J’accueille tout son être, tremblante de désir, avide de plaisir.

Non il n’y a rien de sale, il n’y a rien de vicieux ou de pervers. Pas d’écœurement, pas de gestes impudiques, pas de « femme objet ». Il y a seulement deux êtres qui s’offrent une parenthèse. Je me sens écouter, effleurer, exister. Ses gestes ne sont pas brusques, chaque caresse m’est destinée, délicate comme une plume, apaisante comme un rayon de soleil, réconfortante comme les bras d’une mère. Je reçois ce que j’ai l’habitude d’offrir, je me sers une grosse part de plénitude et de jouissance, oubliant la noirceur et la puanteur de ma vie.

Il me prend en missionnaire, ne changeant pas de position. J’ai eu à faire à de véritables acrobates du sexe, me laissant parfois des courbatures en souvenir, découvrant des muscles dont j’ignorais l’existence. Mais Jérémias, lui, il me fait l’amour, nous prenons du plaisir non pas dans l’accomplissement d’un fantasme, mais dans la simplicité d’un moment de pur bonheur physique. Je me plais à sentir son corps contre le miens, son torse écrasant ma poitrine, j’aime voir son désir dans son regard, j’apprécie ses lèvres sur les miennes et ses gémissements qui résonnent au creux de mon oreille.

Je resserre mes bras et mes cuisses autour de lui, de nouveau ce sentiment d’exploser qui m’envahit, criant ma jouissance, sentant tout ce qui m’entoure se dérober sous moi, me retrouvant en lévitation au dessus de la face dégueulasse de mon monde. Ne pensant même pas cela possible j’atteins un nouveau niveau d’extase en le sentant se déverser en moi.

Dans ma réalité cette éjaculation signifie la fin de ma « mission », comme la sonnerie de la fin du service à l’usine. Cela veut aussi dire que je vais devoir retourner sur mon trottoir pour attendre mon prochain client. Les hommes se rhabillent aussi vite qu’ils ne se sont retrouvés nus. Chacun de notre côté du lit, nous reprenons une attitude convenable, classant le dossier, prêts à retourner à nos vies. Mais ce client n’est pas ordinaire, lui il m’embrasse encore, me prend dans ses bras, passant son nez dans mes cheveux. Je prends le temps de caler ma respiration sur la sienne.

Pourtant, arrive le moment où il se lève, m’aide à remettre mes vêtements, il revêt les siens et regarde la liasse de billets de vingts euros qu’il m’avait laissé tout à l’heure.

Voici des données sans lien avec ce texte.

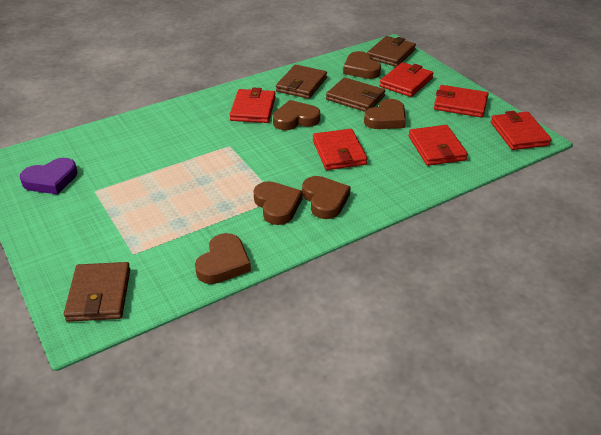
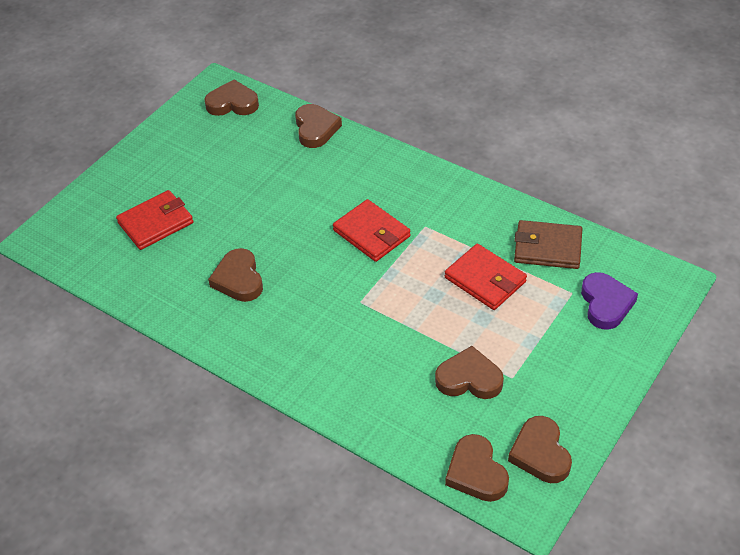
brown wallet: [64,262,130,322] [276,65,327,99] [326,77,385,112] [367,36,416,67] = 4 -> [514,220,582,269] = 1
red wallet: [230,88,276,123] [313,129,367,170] [380,62,433,97] [409,125,468,166] [434,85,488,118] [491,111,552,150] = 6 -> [116,190,193,250] [333,199,410,262] [445,244,527,310] = 3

_ Je crois que je peux les reprendre non ? Me dit-il en souriant.

_ Effectivement, ça serait plus à moi de vous payer pour ce que vous avez fait.

Joignant le geste à la parole, je sors de mon sac trois autres billets que je lui glisse dans l’élastique de son caleçon. Nous sortons ensemble du bâtiment, arrivés à l’extérieur, il se contente de me déposer un baiser sur le front, et sans dire un mot il tourne les talons.

Je le regarde s’éloigner, retournant à mon quotidien. Il n’y aura pas de « happy end » pour moi, mais il y aura eût ce moment durant lequel je me suis échappée, une bouffée d’oxygène pour ne pas sombrer. J’ai l’impression qu’autour de moi, les murs gris commencent à s’effriter, puis un morceau de la cellule de mon âme tombe, laissant passer un rayon de soleil. Je sourie à l’idée que, comme ce morceau de noirceur, en touchant le sol, moi aussi je peux faire un ricochet.